Dessa forma, em primeira análise, o interesse capitalista é um desafio presente no problema. Segundo à obra de Zygmunt Bauma, “Modernidade Líquida”, o individualismo é a principal característica da moderninade, por consequência, parte da população se torna incapaz de pensar no próximo. Analogamente à obra de Bauman, os governantes priorizam seus interesses, deixando as necessidades públicas em segundo plano. Logo, é evidente que enquanto a preferência pelo financeiro persistir, o impasse estará explicíto.
Outrossim, a má distribuição de verbas é um entrave no que tange ao problema. Do mesmo modo que a representação da família sertaneja que enfrenta a fome e a miséria na obra “Vidas Secas” de Graciliano Ramos, a desigualdade social afeta a qualidade da alimentação, principalmente no sertão nordestino, em que segundo o IBGE, menos da metade da população possui segurança alimentar.
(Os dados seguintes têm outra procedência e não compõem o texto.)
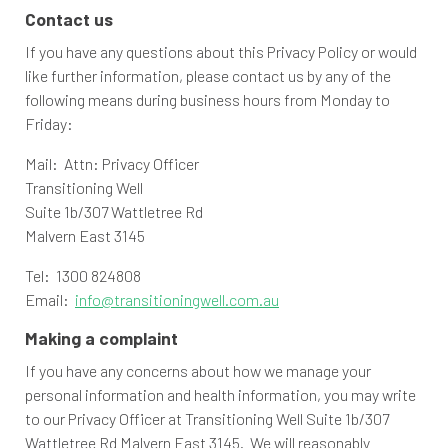
Contact us
If you have any questions about this Privacy Policy or would
like further information, please contact us by any of the
following means during business hours from Monday to
Friday:
Mail: Attn: Privacy Officer
Transitioning Well
Suite 1b/307 Wattletree Rd
Malvern East 3145
Tel: 1300 824808
Email:
info@transitioningwell.com.au
Making a complaint
If you have any concerns about how we manage your
personal information and health information, you may write
to our Privacy Officer at Transitioning Well Suite 1b/307
Wattletree Rd Malvern East 3145. We will reasonably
Portanto, é necessário que medidas sejam tomadas para solucionar esse desafio. Sendo assim, o Ministério da Educação, responsável pelos recursos destinados à alimentação escolar, deve fiscalizar periodicamente a qualidade alimentar oferecida nas instituições, e assim designar verbas com o objetivo de melhorar as comidas oferecidas. Feito isso, mesmo que não haja resolução imediata para à desigualdade de verbas, o problema da alimentação nas escolas será minorado.